Fourthly, Rāma Pāṇivāda uses certain words and forms which, so far as I know, are his own and not of much frequency in earlier Prākrit literature : kamanā (ii. 19), kāriä (i. 48), küamda (i. 57, ii. 32, iii. 43), kuvittha or kavittha (i. 28, ii. 35), koccana (ii. 52, 53, 55, 57), kocci (ii. 54), nihela (ii. 52), talaümda (i. 48), panhi (ii. 50), Täsi (= rasmi, iii. 17), vuṁdara (iii. I, 57), sähar (i. 64), simkharā (iii. 31); kannäü (i. 62), nisäü (iii. 4), tujjhana (i. 25) ; etc. Some of them can be explained analogically or by further changes in the known forms. I have discussed these in the Notes.
Fifthly, words like ammaka (i. 37), ahake (ii. 6) are not quite fitting in the dialect of our text. Ahake is justified according to Vararuci's Sūtras (xi. 9) but only in the Māgadhi dialect.

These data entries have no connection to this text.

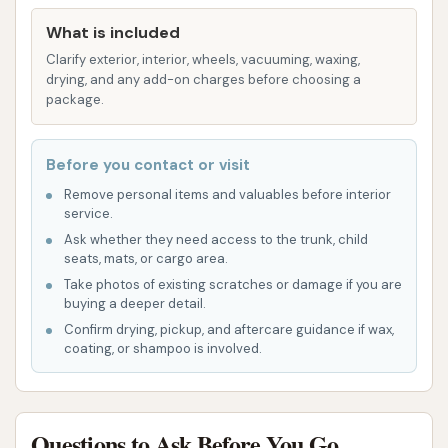
Acceptance of Payment:
While not explicitly
detailed, automatic car washes typically
What is included
accept various forms of payment, including
Clarify exterior, interior, wheels, vacuuming, waxing,
drying, and any add-on charges before choosing a
cash or card, to facilitate quick transactions.
package.
The Blue Star Automatic Car Wash has garnered
some specific feedback that highlights both its
Before you contact or visit
potential strengths and areas of concern, which are
Remove personal items and valuables before interior
important for local users to consider.
service.
Ask whether they need access to the trunk, child
Dual Wash Technology:
The ability to choose
seats, mats, or cargo area.
between touchless and soft-touch automatic
Take photos of existing scratches or damage if you are
washes is a significant highlight. This caters to
buying a deeper detail.
a wider range of customer preferences and
Confirm drying, pickup, and aftercare guidance if wax,
coating, or shampoo is involved.
vehicle types, offering versatility in cleaning
methods.
Effective Drying:
The "excellent drying
Questions to Ask Before You Go
system" was a highly praised feature,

Sixthly, our author shows a confirmed habit of converting a string of Sanskrit words en bloc into Prākrit. Prakrit grammarians have to deal mainly with Tadbhava words; they generalise certain tendencies according to which Präkrit Tadbhavas were derived from Sanskrit words ; and then these very generalisations served as rules for converting many other Sanskrit words into Prākrits when the latter became purely literary languages. It is an important rule that the intervoca.